Tool role and boundaries

Macro Program Generator is not a one-shot number widget. It is an engineering baseline tool for real shop-floor decisions. Generate macro templates from local rules and local parameter validation. This tool generates parametric macro templates for CNC controllers, requiring dry-run validation before production use.

Treat every output as a first-pass candidate, not an immediate production command: run defaults first, tune one variable at a time, and record machine, tooling, fixture, and material-lot context.

Fast baseline workflow

  1. Run once with defaults to confirm units and expected behavior.
  2. Lock constraints first (dimensions, machine limits, setup boundaries), then tune controls.
  3. Change one key variable per iteration and record why it changed.
  4. Check primary outputs against machine capability before secondary metrics.
  5. Validate first piece with conservative override before moving to target cycle.
  6. Store accepted values with revision tags so shift handoff stays reproducible.

Input strategy

Use a three-layer input model:

  • Constraint layer: dimensions, tolerances, travels, clamping, controller limits.
  • Control layer: speed, feed, engagement, compensation, cycle parameters.
  • Target layer: takt time, cost, scrap risk, tool-change frequency.
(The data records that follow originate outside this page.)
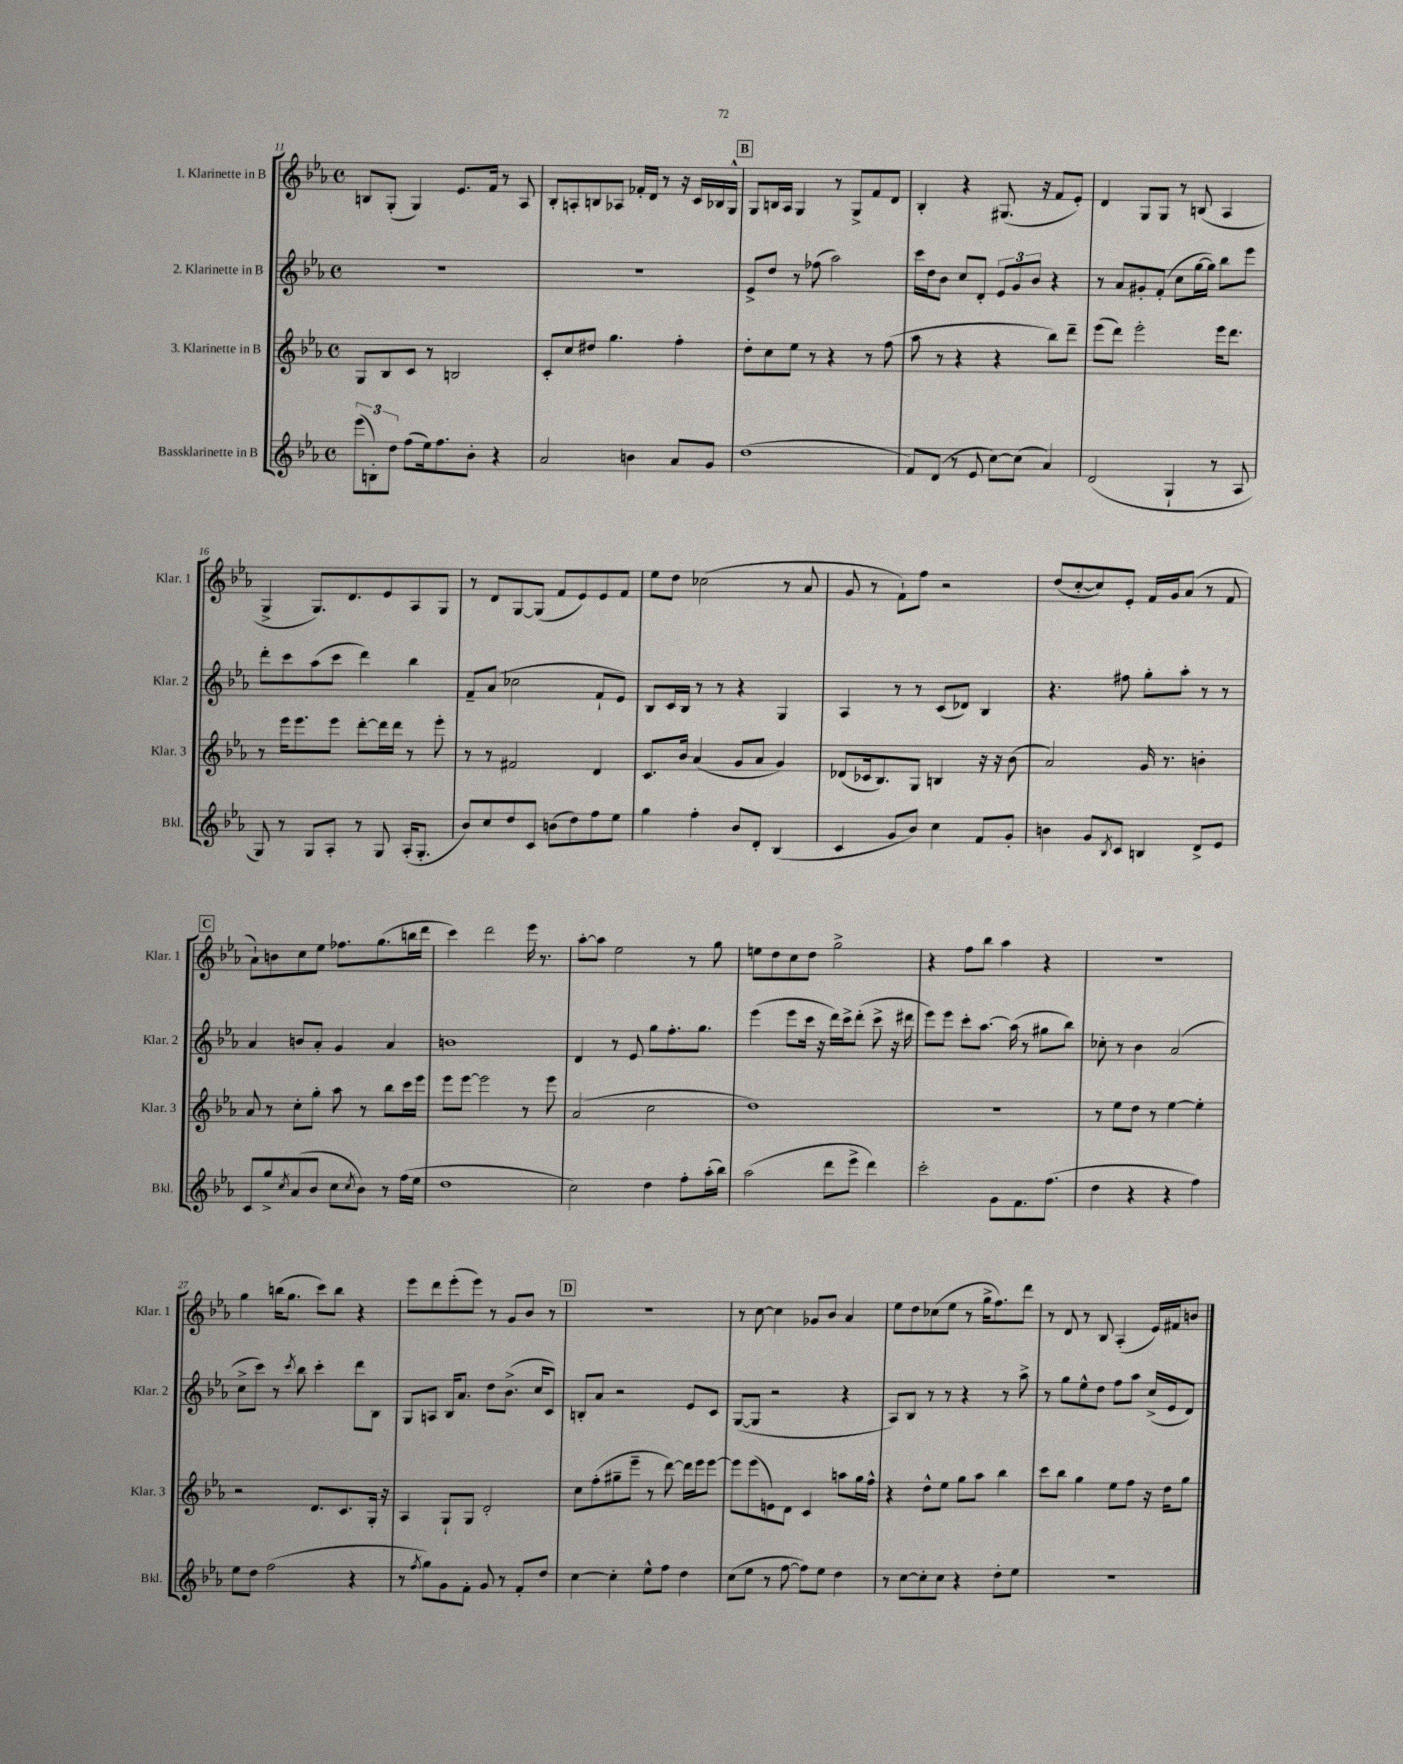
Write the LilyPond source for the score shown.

<<
\new StaffGroup <<
\new Staff = "s0" \with { instrumentName = "1. Klarinette in B" shortInstrumentName = "Klar. 1" } {
    \clef treble \key ees \major \defaultTimeSignature \time 4/4
    b8 g8-.( g4) ees'8. f'16 r8 aes8 |
    bes8-. a8-. b8 aes8 fes'16-. d'16 r8 r16 c'16 bes16 g16-^ |
    \mark \markup { \box "B" } g8 b16 aes16 g4 r8 g8-> f'8 d'8 |
    bes4-. r4 gis8.( r16 f'8 ees'8-.) |
    d'4 g8 g8 r8 b8( aes4 |
    g4-> g8.) d'8. ees'8 aes8 g8 |
    r8 d'8 g8~ g8( f'8 ees'8) ees'8 f'8 |
    ees''8 d''8 ces''2( r8 aes'8 |
    g'8 r8 f'8-!) f''8 r2 |
    d''8( c''8~-. c''8) ees'8-. f'16 g'16 aes'8( r8 f'8 |
    \mark \markup { \box "C" } aes'8-!) b'8 c''8 ees''8 fes''8. g''8.( b''16 d'''16 |
    c'''4) d'''2 ees'''16 r8. |
    aes''8~-. aes''8 ees''2 r8 g''8 |
    e''8 d''8 c''8 d''8 g''2-> |
    r4 f''8 bes''8 aes''4 r4 |
    R1 |
    g''4 b''16( g''8. c'''8) b''8 r4 |
    ees'''8 d'''8 ees'''8-.( ees'''8) r8 g'8 bes'8 r8 |
    \mark \markup { \box "D" } R1 |
    r8 c''8~ c''4 ges'8 bes'8 aes'4 |
    ees''8 d''8 ces''8( ees''8 r8 g''16-> f''8.) d'''8 |
    r8 d'8 r8 bes8 aes4-.( ees'16) fis'16 b'8 \bar "|." |
}
\new Staff = "s1" \with { instrumentName = "2. Klarinette in B" shortInstrumentName = "Klar. 2" } {
    \clef treble \key ees \major \defaultTimeSignature \time 4/4
    R1 |
    R1 |
    \mark \markup { \box "B" } ees'8-> d''8 r8 fes''8( aes''2) |
    c'''16 d''16 bes'8 c''8 d'8-. \tuplet 3/2 { ees'8 g'8 bes'8 } r4 |
    r8 aes'8 gis'8-. f'8-.( c''8 g''16~ g''16) bes''8 ees'''8 |
    d'''8-. c'''8 aes''8( c'''8 d'''4) bes''4 |
    f'8-- aes'8( ces''2 f'8-! ees'8) |
    bes8 c'16 bes16 r8 r8 r4 g4 |
    aes4 r8 r8 c'8( des'8) bes4 |
    r4. fis''8 g''8-. aes''8-. r8 r8 |
    \mark \markup { \box "C" } aes'4 b'8 aes'8-. g'4 aes'4 |
    b'1 |
    d'4 r8 ees'8 g''8 f''8.-. g''8. |
    ees'''4( ees'''8 c'''16 r16 d'''16) c'''16-> d'''8-.( c'''8-> r16 dis'''16 |
    ees'''8) ees'''8 c'''8-. aes''8.~ aes''16( r8 gis''8 bes''8) |
    ces''8-. r8 bes'4 aes'2( |
    c''8-> c'''8) r8 \acciaccatura { c'''8 } bes''8 c'''4-. d'''8 bes8 |
    g8 a8 bes16 aes'8. d''8 bes'8.->( c''16 c'8) |
    \mark \markup { \box "D" } b8-. aes'8 r2 ees'8 c'8 |
    g8~( g8 r2 r4 |
    aes8) bes8 r8 r8 r4 r8 aes''8-> |
    r8 g''8 ees''8-^ d''8 f''8 aes''8 c''16->( ees'16 d'8) \bar "|." |
}
\new Staff = "s2" \with { instrumentName = "3. Klarinette in B" shortInstrumentName = "Klar. 3" } {
    \clef treble \key ees \major \defaultTimeSignature \time 4/4
    g8 bes8 c'8 r8 b2 |
    c'8-. c''8 dis''8 g''4. f''4-. |
    \mark \markup { \box "B" } d''8-. c''8 ees''8 r8 r4 r8 f''8( |
    aes''8 r8 r4 r4 bes''8) d'''8-- |
    ees'''8( d'''8) ees'''2-. ees'''16 d'''8. |
    r8 ees'''16 ees'''8. ees'''8 d'''8~-. d'''16 d'''16 r8 ees'''8-. |
    r8 r8 fis'2 d'4 |
    c'8. bes'16 aes'4( g'8 aes'8 g'4) |
    des'8( ces'16 bes8.) g8 b4 r16 r16 bes'8( |
    aes'2) g'16 r8. b'4-. |
    \mark \markup { \box "C" } aes'8 r8 c''8-. g''8-. aes''8 r8 bes''8 c'''16 ees'''16 |
    ees'''8 ees'''8~ ees'''2 r8 ees'''8 |
    aes'2( c''2 |
    d''1) |
    r1 |
    r8 ees''8 d''8 r8 ees''4~ ees''4-. |
    r2 d'8. c'8. g16-. r16 |
    aes4 g8-! g8 d'2-. |
    \mark \markup { \box "D" } c''8 f''8-.( gis''8-- ees'''8-- r8 d'''8~) d'''16 ees'''16 ees'''8~ |
    ees'''8 ees'''8( e'8) d'8 c'4 a''8 g''16 f''16-^ |
    r4 d''8-^ ees''8 g''8 aes''8 bes''4 |
    c'''8 bes''8 g''4 ees''8 f''8 r16 d''16 g''8 \bar "|." |
}
\new Staff = "s3" \with { instrumentName = "Bassklarinette in B" shortInstrumentName = "Bkl." } {
    \clef treble \key ees \major \defaultTimeSignature \time 4/4
    \tuplet 3/2 { ees'''8( b8-.) d''8 } f''8( ees''16) f''8. bes'8-. r4 |
    aes'2 b'4 aes'8 g'8 |
    \mark \markup { \box "B" } d''1( |
    f'8) d'8( r8 ees'8 c''8~) c''8( aes'4) |
    d'2( g4-! r8 aes8 |
    g8) r8 g8 aes8-. r8 g8 aes16-.( g8.-. |
    bes'8) c''8 d''8 c'8 b'8( d''8) f''8 ees''8 |
    g''4 f''4-. bes'8 d'8-. bes4( |
    c'4 g'8 bes'8) c''4 f'8 g'8-. |
    b'4 g'8 \acciaccatura { bes8 } c'8 b4 d'8-> ees'8 |
    \mark \markup { \box "C" } c'8 g''8-> \acciaccatura { c''8 } aes'8( bes'8 c''8 \acciaccatura { c''8 } bes'8) r8 f''16( ees''16 |
    d''1 |
    c''2) d''4 f''8-. aes''16-.( bes''16) |
    aes''2( d'''8 ees'''8-> d'''4) |
    c'''2-. g'8 f'8. f''8.( |
    d''4 r4 r4 f''4) |
    ees''8 d''8 f''2( r4 |
    r8 \acciaccatura { f''8 } g''8) g'8 f'8-. g'8 r8 f'8-. d''8 |
    \mark \markup { \box "D" } c''4~ c''4-. ees''8-^ f''8 d''4 |
    c''8( ees''8 r8 f''8~ f''8) ees''8 d''4 |
    r8 c''8~ c''8-. c''8 r4 d''8-. ees''8 |
    R1 \bar "|." |
}
>>
>>
\layout { \context { \Score currentBarNumber = #11 } }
A common failure mode is pushing control values before constraints are stable. Lock constraints first, then build a stable operating window with small increments.

Output interpretation

Interpret results in order: primary safety checks first, then stability, then economics.

  1. Safety: no machine, tool, or fixture limit violations.
  2. Stability: load, thermal, and vibration behavior remains controlled.
  3. Economics: cycle and cost align with shift target.

Current focus outputs include Template macros, Parameterized output, Local syntax checks. If numbers conflict with floor behavior, verify units and inputs before changing strategy.

NC program notes

This page outputs Fanuc and Haas style templates. Before release, enforce these checks:

  • Confirm controller support for macro variables, cycles, and trig syntax.
  • Verify modal preamble (for example G17, G90, G40, G49, G80).
  • Review clearance plane, retract height, and feed variables against setup reality.
  • First run should be dry-run, single-block, and reduced override.

Typical failure modes and fixes

  • Sudden output jump: verify units, decimal precision, and input ordering first.
  • Unexpected trend: inspect workholding, tool condition, and thermal stability before retuning.
  • Big machine-to-machine delta: compare servo behavior, coolant coverage, spindle health, and compensation tables.
  • Shift handoff instability: enforce revision logging for program, tool, and parameter timestamp.

Keep rollback points and use single-variable increments to avoid coupled uncertainty.

FAQ

Can outputs be used directly for production?

Not immediately. Validate first piece, then short-run stability, then release to full production.

Why does floor behavior differ from computed values?

This is expected. Material lot, tool wear, thermal state, and machine dynamics all shift outcomes.

When should I recalculate?

Recalculate whenever tooling, fixturing, material lot, controller parameters, or takt target changes.

Final recommendation

Use Macro Program Generator inside a fixed loop: baseline, first-piece validation, single-variable tuning, parameter freeze, and revision tracking. The outcome is not just one result but a repeatable process capability.